LA ASPIRINA

En la Antigüedad griega, los médicos recomendaban a sus pacientes, para mitigar el dolor de cabeza, un preparado de corteza de sauce. Para su obtención, se molía la corteza de la que se desprendía el salicilato, polvo en cristales de sal formados por el ácido. Sin embargo, aquel remedio tenía dos inconvenientes: irritaba el estómago, y causaba a la larga una enfermedad muy extendida en el mundo antiguo: las hemorroides.

Heredera de aquella receta es la Aspirina. Como es sabido, se encuentra de forma natural en el árbol citado, el sauce, y también en otras plantas, como la hierba ulmaria, o reina de los prados. El farmacéutico francés Henri Leroux lo sabía cuando en 1829 extrajo de esa planta la «salicilina». Y en 1854, el químico alsaciano Karl Frederich von Gerhardt, descubrió el ácido acetilsalicílico: la Aspirina, invento trascendental que sólo fue valorado durante un corto periodo de tiempo, como veremos. El poder analgésico, y la capacidad como antiinflamatorio de este remedio natural, lo convirtieron en uno de los medicamentos más prestigiosos y solicitados de la Historia.

Pero esto no fue siempre así. A mediados del siglo pasado la Aspirina cayó en el olvido, y fue un hecho casual el que la sacó del ostracismo en el que se encontraba: en 1893 el químico alemán de la Casa Bayer, Felix Hoffman, buscaba un remedio efectivo contra la severa artritis que sufría su padre. Los fuertes dolores del viejo señor Hoffman no encontraban calmante efectivo, por lo que su hijo recurrió a los antiguos medios ya casi olvidados a base de salicilina, y aplicó a su padre una fuerte dosis. Hizo efecto. A partir de aquella experiencia, los químicos de la Bayer, en Düsseldorf, comprendieron enseguida la gran utilidad del medicamento, y se decidieron a producirlo utilizando la planta original que usó su empleado Hoffman: la ulmaria, cuyo nombre científico es el de Spiraea ulmaria, de donde derivó luego el término «aspirina».

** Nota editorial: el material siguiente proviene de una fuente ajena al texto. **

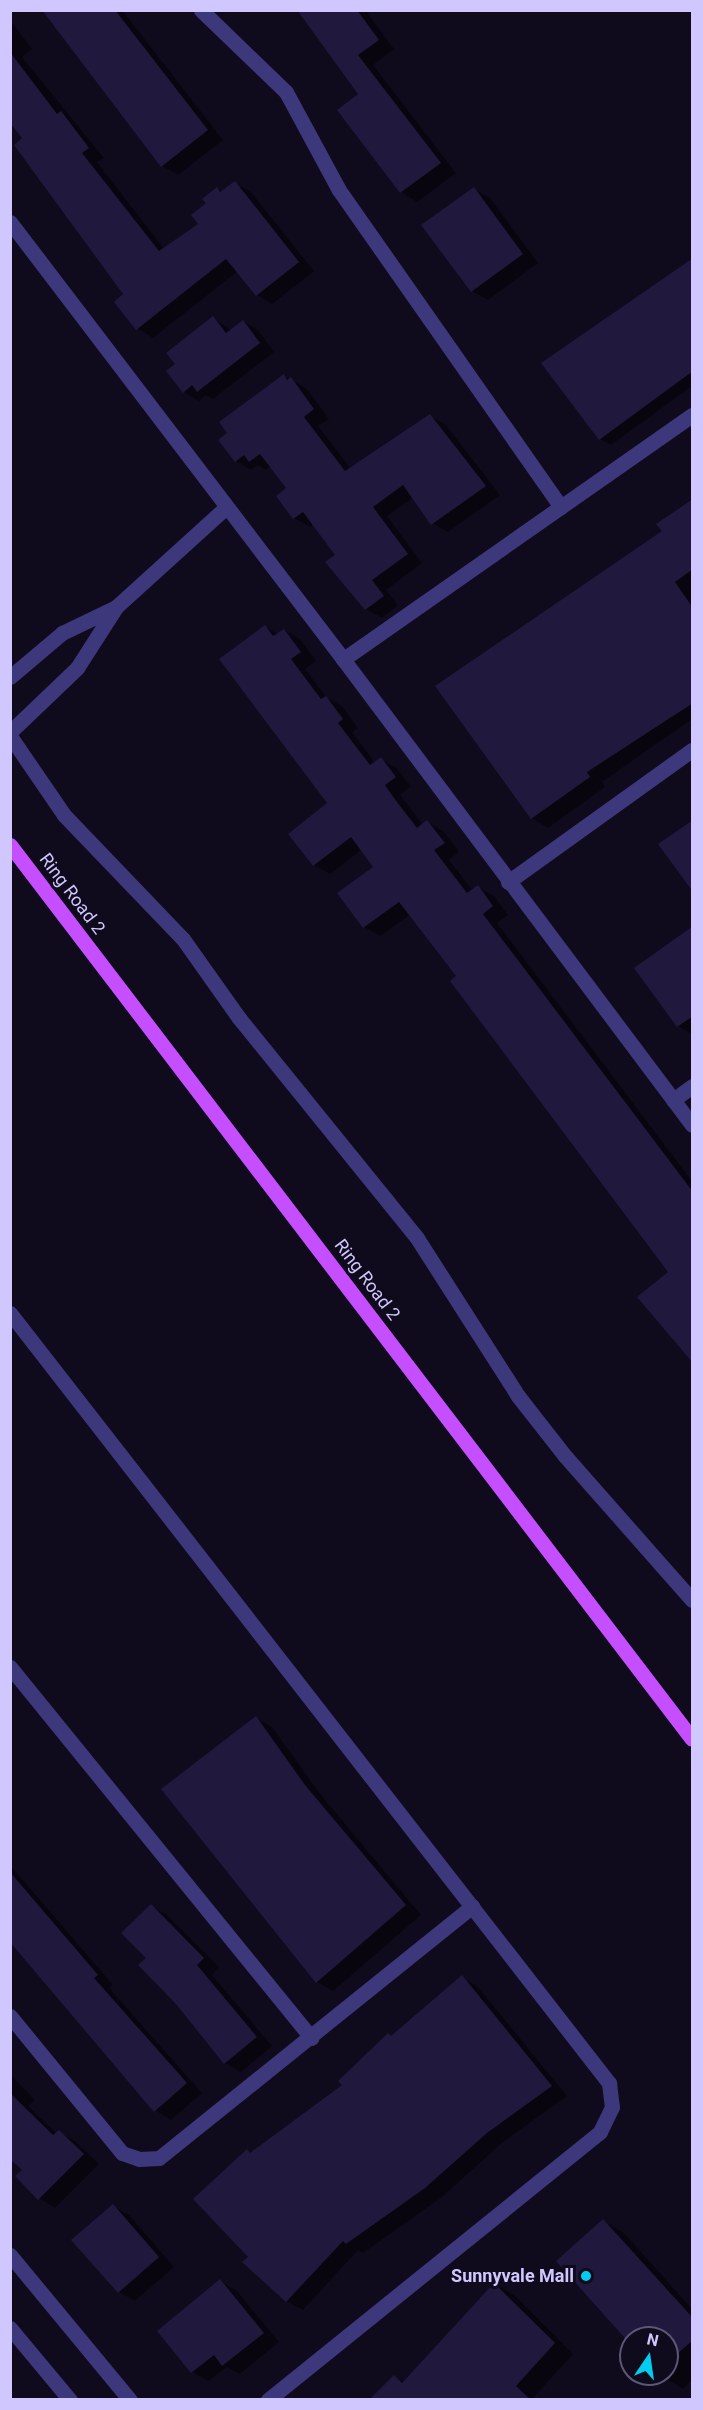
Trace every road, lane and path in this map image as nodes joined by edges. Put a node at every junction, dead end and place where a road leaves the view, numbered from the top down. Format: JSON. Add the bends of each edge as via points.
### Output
{"nodes":[{"id":1,"x":201,"y":10,"type":"edge"},
{"id":2,"x":10,"y":222,"type":"edge"},
{"id":3,"x":693,"y":415,"type":"edge"},
{"id":4,"x":561,"y":507,"type":"junction"},
{"id":5,"x":225,"y":508,"type":"junction"},
{"id":6,"x":116,"y":607,"type":"junction"},
{"id":7,"x":343,"y":659,"type":"junction"},
{"id":8,"x":10,"y":677,"type":"edge"},
{"id":9,"x":10,"y":734,"type":"edge"},
{"id":10,"x":693,"y":750,"type":"edge"},
{"id":11,"x":10,"y":845,"type":"edge"},
{"id":12,"x":508,"y":882,"type":"junction"},
{"id":13,"x":693,"y":1086,"type":"edge"},
{"id":14,"x":673,"y":1100,"type":"junction"},
{"id":15,"x":693,"y":1125,"type":"edge"},
{"id":16,"x":10,"y":1313,"type":"edge"},
{"id":17,"x":693,"y":1600,"type":"edge"},
{"id":18,"x":10,"y":1667,"type":"edge"},
{"id":19,"x":693,"y":1739,"type":"edge"},
{"id":20,"x":472,"y":1906,"type":"junction"},
{"id":21,"x":10,"y":2016,"type":"edge"},
{"id":22,"x":311,"y":2038,"type":"junction"},
{"id":23,"x":10,"y":2255,"type":"edge"},
{"id":24,"x":10,"y":2328,"type":"edge"},
{"id":25,"x":70,"y":2400,"type":"edge"},
{"id":26,"x":130,"y":2400,"type":"edge"},
{"id":27,"x":268,"y":2400,"type":"edge"}],
"edges":[{"from":1,"to":4,"type":"street","via":[[286,92],[339,190]]},
{"from":2,"to":5,"type":"street"},
{"from":3,"to":4,"type":"street"},
{"from":4,"to":7,"type":"street"},
{"from":5,"to":6,"type":"street"},
{"from":5,"to":7,"type":"street"},
{"from":6,"to":8,"type":"street","via":[[62,633]]},
{"from":6,"to":9,"type":"street","via":[[77,668]]},
{"from":7,"to":12,"type":"street"},
{"from":9,"to":17,"type":"street","via":[[64,815],[183,939],[239,1018],[417,1238],[518,1396],[579,1472]]},
{"from":10,"to":12,"type":"street"},
{"from":11,"to":19,"type":"main road","name":"Ring Road 2"},
{"from":12,"to":14,"type":"street"},
{"from":13,"to":14,"type":"street"},
{"from":14,"to":15,"type":"street"},
{"from":16,"to":20,"type":"street"},
{"from":18,"to":22,"type":"street"},
{"from":20,"to":22,"type":"street"},
{"from":20,"to":27,"type":"street","via":[[609,2083],[612,2108],[600,2132]]},
{"from":21,"to":22,"type":"street","via":[[122,2152],[139,2159],[159,2158]]},
{"from":23,"to":26,"type":"street"},
{"from":24,"to":25,"type":"street"}]}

El popular analgésico fue lanzado al mercado en 1899 en forma de polvos.

Todo el mundo hablaba de los «polvos milagrosos», de «los polvos mágicos», y de una frase que, aunque nos parezca mal sonante, nada tiene que ver con asuntos groseros: «echar polvos para olvidar el dolor». Estas frases, que encontraron en seguida cauces de expresión distintos a los médicos, se popularizaron. La Aspirina se había convertido ya en el remedio por antonomasia, en la medicina más popular de todos los tiempos.

Pero la Aspirina en polvo era de preparación molesta. Así, en plena Primera Guerra Mundial, en 1915, la Casa Bayer lanzó la Aspirina en tabletas.

La marca era de propiedad alemana, y al final de la gran guerra, pactado en Versalles en 1919, los aliados se quedaron con la patente de la Aspirina como botín. Dos años después la Aspirina sería proclamada «propiedad de toda la Humanidad», por lo que cualquiera podía proceder a su fabricación sin necesidad de pagar derechos.